Typically, luxury perfumes are extraordinarily expensive because their ingredients are rare, not just because the branding is so posh (although, admittedly, that can definitely be a factor). Many of these scents are crafted from the exquisite oils extracted from delicate flower petals or tree roots, or even musk from male deer. Cheaper perfumes, on the other hand, usually feature ingredients that are more common and easier to procure, or synthetic chemicals created in a lab.
Here's the lowdown on why exactly perfumes are so pricey.

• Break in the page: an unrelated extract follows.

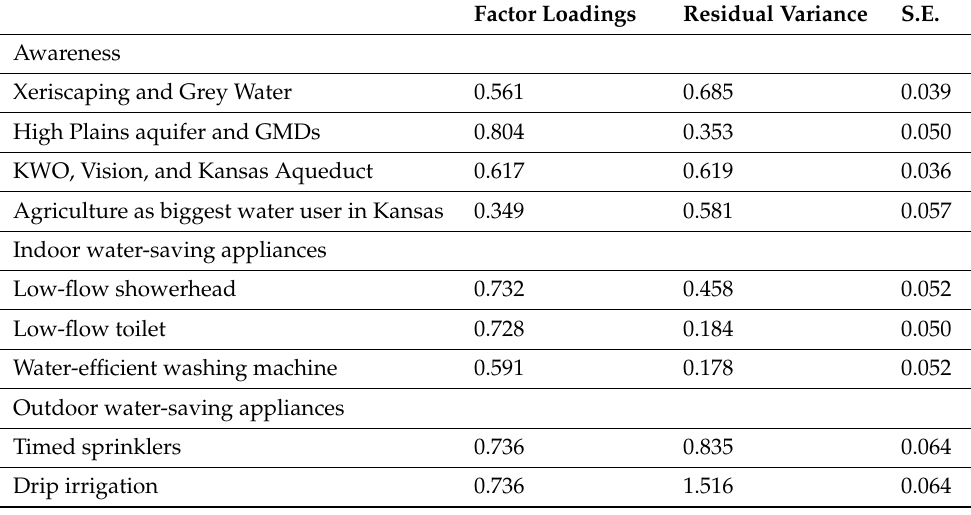
Table A2. Standardized model results of owning water-saving appliances for appliances for indoor and outdoor usage regressed on awareness levels for non-well owners (n =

Ingredients are the main thing that drives up the cost of perfumes. Some contain rare flower petals or the essences of unusual roots; think tuberose and jasmine. The scarcity of an ingredient—say, one that blooms for only one month a year—can add to its value.
For example, the fragrance that branded in the 1930s as "the world's most expensive perfume," Jean Patou Joy ($190), was so upscale because it takes 10,600 jasmine flowers and 28 dozen May roses to make a single bottle.

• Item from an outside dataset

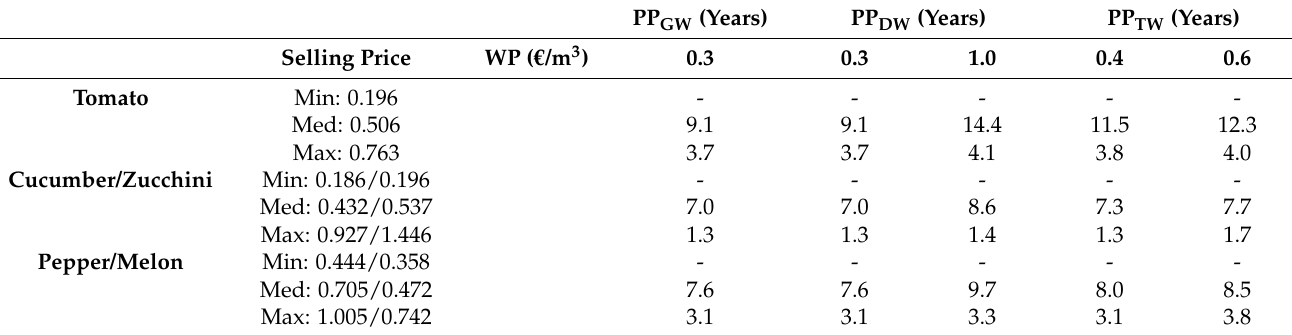
Table 10. PP of three different crop alternatives with diverse water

Some of the ingredients that are most prized in the perfume industry include the following:
- Jasmine: It takes around 240,000 handpicked jasmine flowers to yield one ounce of essential oil.
- Bulgarian rose: These roses are handpicked each May from a valley in Bulgaria where they've been cultivated for centuries.
- Oud: This oil is distilled from the heartwood of agarwood that's been infected with a certain type of mold.
- Ambergris: This is a waxy substance that comes from the intestines of sperm whales.
- Orris: Considered one of the rarest perfume ingredients, this is derived from the root of the iris.
Occasionally, luxury scents also contain synthetic ingredients that are difficult or expensive to make.
Some companies spend millions on marketing their perfumes. They splurge on A-list celebrity spokespersons and extravagant ad campaigns. Some brands market perfumes similarly to art or very fine wines, even going so far as creating only so many bottles to be sold. The exclusivity generates hype, and buyers with lavish taste are consistently more than willing to pay the price—perhaps for the bragging rights that come with owning a coveted bottle of something so special.
Spritzing on perfume is almost ritualistic for some. Perfumers know that beautiful packaging can elevate that experience, as well as make a product stand out in a sea of fragrances. For example, some of the world's most costly scents come in Baccarat crystal bottles. Baccarat, a French company, creates and sells the finest crystal in the world; the price of the bottle itself makes it extremely valuable. Other bottles boast embellishments like diamonds and solid gold details.
An expensive bottle of perfume is an ultimate luxury, and absolutely a status symbol. Is it worth it? If it makes you feel like a million bucks, maybe it is. Only you can decide how much you value your scent. One thing's for sure: perfumers are banking on you valuing it highly.